To do. Copy the listing that follows, line for line, without a single difference.

Supplied material.
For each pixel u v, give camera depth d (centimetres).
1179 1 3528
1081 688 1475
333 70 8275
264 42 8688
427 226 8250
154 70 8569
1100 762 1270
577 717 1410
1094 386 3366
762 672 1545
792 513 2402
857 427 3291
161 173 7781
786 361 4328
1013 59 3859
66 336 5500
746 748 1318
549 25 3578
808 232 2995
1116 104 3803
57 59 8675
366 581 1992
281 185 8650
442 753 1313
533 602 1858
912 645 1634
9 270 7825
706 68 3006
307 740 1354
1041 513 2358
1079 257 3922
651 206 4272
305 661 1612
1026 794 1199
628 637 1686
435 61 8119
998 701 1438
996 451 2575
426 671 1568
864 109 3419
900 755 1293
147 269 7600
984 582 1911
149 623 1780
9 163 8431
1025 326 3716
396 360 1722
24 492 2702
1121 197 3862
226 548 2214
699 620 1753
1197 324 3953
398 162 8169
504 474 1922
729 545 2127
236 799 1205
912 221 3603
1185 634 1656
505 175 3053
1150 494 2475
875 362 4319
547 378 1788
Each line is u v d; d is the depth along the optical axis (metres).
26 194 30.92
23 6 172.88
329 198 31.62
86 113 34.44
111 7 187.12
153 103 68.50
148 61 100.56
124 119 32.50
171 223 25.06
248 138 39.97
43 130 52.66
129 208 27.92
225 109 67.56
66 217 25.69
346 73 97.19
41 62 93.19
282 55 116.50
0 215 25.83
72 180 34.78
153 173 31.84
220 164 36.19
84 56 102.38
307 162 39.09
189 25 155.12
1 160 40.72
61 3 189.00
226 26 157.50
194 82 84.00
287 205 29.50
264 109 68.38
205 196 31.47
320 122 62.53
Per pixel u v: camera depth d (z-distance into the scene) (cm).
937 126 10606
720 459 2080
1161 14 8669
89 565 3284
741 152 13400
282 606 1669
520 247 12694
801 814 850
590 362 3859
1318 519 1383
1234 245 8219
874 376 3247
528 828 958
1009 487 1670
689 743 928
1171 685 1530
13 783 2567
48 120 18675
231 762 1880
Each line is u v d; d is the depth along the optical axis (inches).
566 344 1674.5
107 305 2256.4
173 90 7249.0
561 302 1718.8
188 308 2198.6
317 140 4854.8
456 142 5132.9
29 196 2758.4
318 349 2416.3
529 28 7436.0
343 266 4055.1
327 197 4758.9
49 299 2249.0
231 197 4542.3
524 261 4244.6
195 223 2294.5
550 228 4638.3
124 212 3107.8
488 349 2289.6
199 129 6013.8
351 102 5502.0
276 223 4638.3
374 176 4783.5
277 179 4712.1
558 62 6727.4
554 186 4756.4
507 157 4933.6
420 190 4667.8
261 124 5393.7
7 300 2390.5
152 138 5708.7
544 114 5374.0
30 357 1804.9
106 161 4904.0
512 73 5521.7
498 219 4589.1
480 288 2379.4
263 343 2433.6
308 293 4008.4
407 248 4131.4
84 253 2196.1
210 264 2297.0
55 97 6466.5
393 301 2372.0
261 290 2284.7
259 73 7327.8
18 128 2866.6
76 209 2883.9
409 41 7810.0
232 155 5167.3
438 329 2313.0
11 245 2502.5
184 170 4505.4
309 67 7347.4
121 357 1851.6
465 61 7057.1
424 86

Your solution.
For each pixel u v, give camera depth d (centimetres).
1179 1 3528
1081 688 1475
333 70 8275
264 42 8688
427 226 8250
154 70 8569
1100 762 1270
577 717 1410
1094 386 3366
762 672 1545
792 513 2402
857 427 3291
161 173 7781
786 361 4328
1013 59 3859
66 336 5500
746 748 1318
549 25 3578
808 232 2995
1116 104 3803
57 59 8675
366 581 1992
281 185 8650
442 753 1313
533 602 1858
912 645 1634
9 270 7825
706 68 3006
307 740 1354
1041 513 2358
1079 257 3922
651 206 4272
305 661 1612
1026 794 1199
628 637 1686
435 61 8119
998 701 1438
996 451 2575
426 671 1568
864 109 3419
900 755 1293
147 269 7600
984 582 1911
149 623 1780
9 163 8431
1025 326 3716
396 360 1722
24 492 2702
1121 197 3862
226 548 2214
699 620 1753
1197 324 3953
398 162 8169
504 474 1922
729 545 2127
236 799 1205
912 221 3603
1185 634 1656
505 175 3053
1150 494 2475
875 362 4319
547 378 1788
Each line is u v d; d is the depth along the optical axis (metres).
26 194 30.92
23 6 172.88
329 198 31.62
86 113 34.44
111 7 187.12
153 103 68.50
148 61 100.56
124 119 32.50
171 223 25.06
248 138 39.97
43 130 52.66
129 208 27.92
225 109 67.56
66 217 25.69
346 73 97.19
41 62 93.19
282 55 116.50
0 215 25.83
72 180 34.78
153 173 31.84
220 164 36.19
84 56 102.38
307 162 39.09
189 25 155.12
1 160 40.72
61 3 189.00
226 26 157.50
194 82 84.00
287 205 29.50
264 109 68.38
205 196 31.47
320 122 62.53
Per pixel u v: camera depth d (z-distance into the scene) (cm).
937 126 10606
720 459 2080
1161 14 8669
89 565 3284
741 152 13400
282 606 1669
520 247 12694
801 814 850
590 362 3859
1318 519 1383
1234 245 8219
874 376 3247
528 828 958
1009 487 1670
689 743 928
1171 685 1530
13 783 2567
48 120 18675
231 762 1880
Each line is u v d; d is the depth along the optical axis (inches).
566 344 1674.5
107 305 2256.4
173 90 7249.0
561 302 1718.8
188 308 2198.6
317 140 4854.8
456 142 5132.9
29 196 2758.4
318 349 2416.3
529 28 7436.0
343 266 4055.1
327 197 4758.9
49 299 2249.0
231 197 4542.3
524 261 4244.6
195 223 2294.5
550 228 4638.3
124 212 3107.8
488 349 2289.6
199 129 6013.8
351 102 5502.0
276 223 4638.3
374 176 4783.5
277 179 4712.1
558 62 6727.4
554 186 4756.4
507 157 4933.6
420 190 4667.8
261 124 5393.7
7 300 2390.5
152 138 5708.7
544 114 5374.0
30 357 1804.9
106 161 4904.0
512 73 5521.7
498 219 4589.1
480 288 2379.4
263 343 2433.6
308 293 4008.4
407 248 4131.4
84 253 2196.1
210 264 2297.0
55 97 6466.5
393 301 2372.0
261 290 2284.7
259 73 7327.8
18 128 2866.6
76 209 2883.9
409 41 7810.0
232 155 5167.3
438 329 2313.0
11 245 2502.5
184 170 4505.4
309 67 7347.4
121 357 1851.6
465 61 7057.1
424 86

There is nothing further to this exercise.